By Sandy Pattison ‘19

Being a senior American studies and Spanish double major, I am constantly intrigued by the relationships between the U.S. and Spanish-speaking countries.

Just last year, I took a class at Occidental during the Spring that included a trip abroad to Spain for the first two weeks of summer. The class was called Latin American Writers in Spain, taught by Professor Adelaida López, which was amazing! Leading up to the trip, we learned about famous Latin American literature that arose in Spain during the Spanish Civil War and we observed not only how this particular society affected their writing, but also how their writing reflected on their position within society. Having the opportunity to then contextualize everything we had learned at Oxy with Spanish professors who had experienced the history themselves in Spain was so exciting. This experience in Spain motivated my decision to explore elsewhere for my semester abroad.

I started talking to other students who had visited countries in Latin America, and although I didn’t meet anyone who went to Cuba, I was drawn in by my interest formed from other classes. I had previously learned about the Cuban revolution in my American studies classes; we spoke a lot about nationhood, place, how physical and ideological borders can make people a part of or separate from a nation and how the U.S.’s political and ideological influence deeply impacted national and international perceptions of Cuba’s global positionality, culture, and people. I had also spent a lot of time in other Oxy courses talking about ideas of national and international social movements and revolutions and was excited about the idea of living in a country that still considered itself in a state of revolution ideologically and temporally (all calendars in Cuba state how many years it’s been since the triumph of the revolution in 1959.  Ex. 2018 is year 59.) Although I was aware of the travel restrictions for U.S. citizens to Cuba, this didn’t deter me from wanting to visit such a beautiful country. I quickly realized that because of these restrictions, studying abroad in Cuba during college was the only way I was going to get a real experience of life there—I wanted more than the tourist experience. I felt this was understood by Oxy as our International Programs Office (IPO) were instrumental in helping us prepare the required documents. It was such a stress-free process, shout-out to Julie in IPO who was wonderful!

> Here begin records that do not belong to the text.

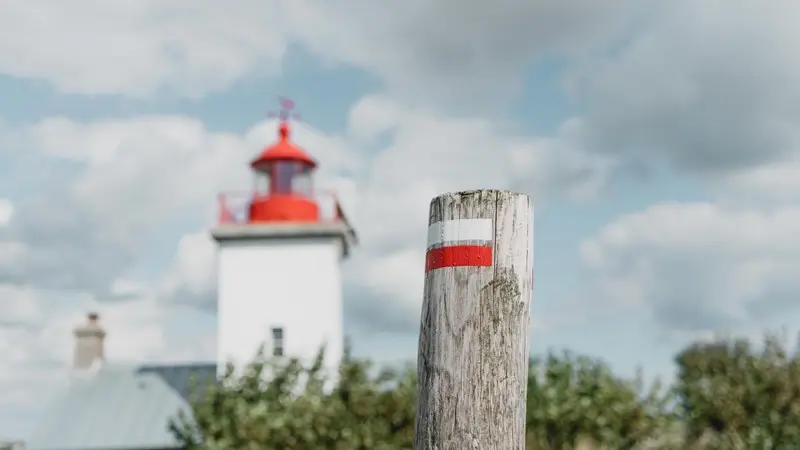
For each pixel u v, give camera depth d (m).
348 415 16.50
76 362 28.33
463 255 2.97
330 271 23.36
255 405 16.97
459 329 2.94
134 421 24.52
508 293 2.95
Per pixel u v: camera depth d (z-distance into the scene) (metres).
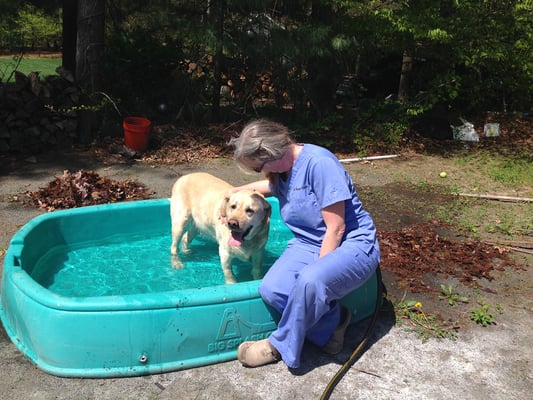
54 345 2.78
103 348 2.77
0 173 6.35
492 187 6.84
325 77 9.35
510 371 3.02
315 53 7.98
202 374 2.86
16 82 7.17
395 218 5.56
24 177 6.23
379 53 10.04
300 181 2.93
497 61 9.24
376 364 3.01
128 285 3.86
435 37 8.16
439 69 10.07
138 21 9.67
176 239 4.23
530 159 8.26
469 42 8.69
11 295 3.06
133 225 4.71
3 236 4.54
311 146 2.96
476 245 4.78
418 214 5.71
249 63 9.35
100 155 7.29
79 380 2.77
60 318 2.73
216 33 7.82
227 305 2.92
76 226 4.39
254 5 7.60
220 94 9.65
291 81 9.15
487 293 3.95
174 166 7.07
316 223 3.01
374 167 7.64
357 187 6.64
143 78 9.03
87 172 5.94
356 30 8.54
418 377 2.92
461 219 5.57
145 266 4.20
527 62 9.05
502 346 3.27
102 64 7.83
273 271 3.01
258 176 6.82
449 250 4.66
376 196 6.29
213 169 7.04
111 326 2.75
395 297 3.80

Through my study abroad program, I was able to take all but one of my courses with Cuban students at the University. Classes included "Contemporary Cuban Society" which centered on international political relations. For this course, each week professors from all over Cuba focused on different aspects of Cuban society, ranging from religion to government structure to education. Although it was mandatory for all students in my program, including two other Oxy students, it was nevertheless enlightening. My other classes were "Bioethics in the Environment" and "Political Economy," which looked at capitalism and socialism, and concepts within those structures as compared to other socialist countries. My fourth class at the university was on "Theory and Ideology of the Cuban Revolution." We read Fidel Castro’s speeches from the revolution, and observed his rhetoric from primary sources-- something that seemed impossible to do elsewhere. The class also placed a huge emphasis on interviewing Cuban residents that were alive during the revolution I loved getting to interact with Cubans and learning their perspectives.

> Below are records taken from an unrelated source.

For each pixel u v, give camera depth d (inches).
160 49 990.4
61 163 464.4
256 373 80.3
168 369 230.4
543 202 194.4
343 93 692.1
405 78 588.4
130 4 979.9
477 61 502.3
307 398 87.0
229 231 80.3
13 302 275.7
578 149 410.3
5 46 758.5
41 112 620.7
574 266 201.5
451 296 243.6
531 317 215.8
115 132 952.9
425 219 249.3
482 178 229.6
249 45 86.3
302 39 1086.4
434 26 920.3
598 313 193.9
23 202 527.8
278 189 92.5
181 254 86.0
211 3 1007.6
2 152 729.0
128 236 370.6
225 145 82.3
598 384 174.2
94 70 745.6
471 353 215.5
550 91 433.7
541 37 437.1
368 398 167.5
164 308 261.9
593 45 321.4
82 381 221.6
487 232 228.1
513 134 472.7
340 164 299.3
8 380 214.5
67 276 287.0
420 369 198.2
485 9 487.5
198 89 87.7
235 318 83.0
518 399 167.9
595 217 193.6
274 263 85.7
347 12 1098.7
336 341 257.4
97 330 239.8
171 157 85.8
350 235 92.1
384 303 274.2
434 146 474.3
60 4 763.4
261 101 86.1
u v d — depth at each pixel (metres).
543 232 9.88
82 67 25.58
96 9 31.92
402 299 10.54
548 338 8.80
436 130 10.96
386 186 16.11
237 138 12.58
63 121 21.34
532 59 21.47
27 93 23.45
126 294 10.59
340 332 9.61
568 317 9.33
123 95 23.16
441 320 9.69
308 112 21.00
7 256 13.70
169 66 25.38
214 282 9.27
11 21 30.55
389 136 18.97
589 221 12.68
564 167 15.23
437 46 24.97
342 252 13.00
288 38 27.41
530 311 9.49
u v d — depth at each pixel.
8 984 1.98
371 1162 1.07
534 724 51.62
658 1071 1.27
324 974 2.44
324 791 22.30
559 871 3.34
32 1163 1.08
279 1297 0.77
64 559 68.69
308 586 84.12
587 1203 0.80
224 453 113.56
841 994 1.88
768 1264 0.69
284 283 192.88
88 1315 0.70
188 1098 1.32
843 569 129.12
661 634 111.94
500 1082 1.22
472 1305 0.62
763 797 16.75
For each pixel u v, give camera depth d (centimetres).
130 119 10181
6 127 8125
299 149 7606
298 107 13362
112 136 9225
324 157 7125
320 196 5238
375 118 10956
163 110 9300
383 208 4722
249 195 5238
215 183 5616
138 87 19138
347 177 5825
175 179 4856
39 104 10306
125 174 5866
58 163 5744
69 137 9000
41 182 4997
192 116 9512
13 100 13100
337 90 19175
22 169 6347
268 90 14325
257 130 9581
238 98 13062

Classes were really cool, but only took around ten hours a week, which is very different from Oxy and definitely not something I was used to. I had so much freedom and time to walk around, look in stores, go to restaurants, take the bus and explore. Our program offered a lot of planned excursions for the exchange students, enabling us to do things that tourists perhaps couldn’t, like scuba diving! We ventured outside central Havana to other cool neighborhoods, to the beach, specifically playa girón (Bay of Pigs). We all took salsa classes with our program director’s husband and since there isn’t much internet in Cuba, it very much feels like a small, saturated community that everyone is in together in society. There were posters everywhere for different music events, so if we wanted something to do that night all we had to do was look outside.

Staying with a host family, I learned so much. First off, it is super common for three or four generations of a family to live in one house. My host mom was the grandma of the family, and her kids and their kids lived there also. I would always have dinner with them, and they would take me to a park where all families go, where people had horses for kids to ride on, bouncy castles open to the public, it was so fun! As for the language barrier, initially I wasn’t worried about my Spanish at all; I’d taken a few 300 level classes at Oxy already. Then the day I arrived, the program director’s husband, who ended up being our salsa teacher, picked me up from the airport and I had no idea what he was saying. Cubans speak SO fast, I had never experienced anything like it!

It took time to get used to the speed and the language used by Cubans, but it was such a smooth process, people really wanted you to understand and there were many times where I forgot about the barrier. Everyone is so friendly and open. Although Cuba is huge, each part is community-oriented—almost like Oxy. I learned so much fun slang, too: "Asere que bolá!" meaning "whats up!", and "washiñar", which refers to getting hyped!
I still stay in contact with my Cuban friends through Facebook.They love it, since the internet is limited out there. I introduced them to Bitmoji and they are obsessed with it! I often chat with my host family on Skype, too. I miss it a lot, but having that experience and getting to return to Oxy makes me so grateful. The experience made me realize I want to utilize the opportunities that Oxy offers, and now I am able to offer a Central American lens in the classes I take, which is such a privilege, and all of it would have been impossible without Oxy and IPO.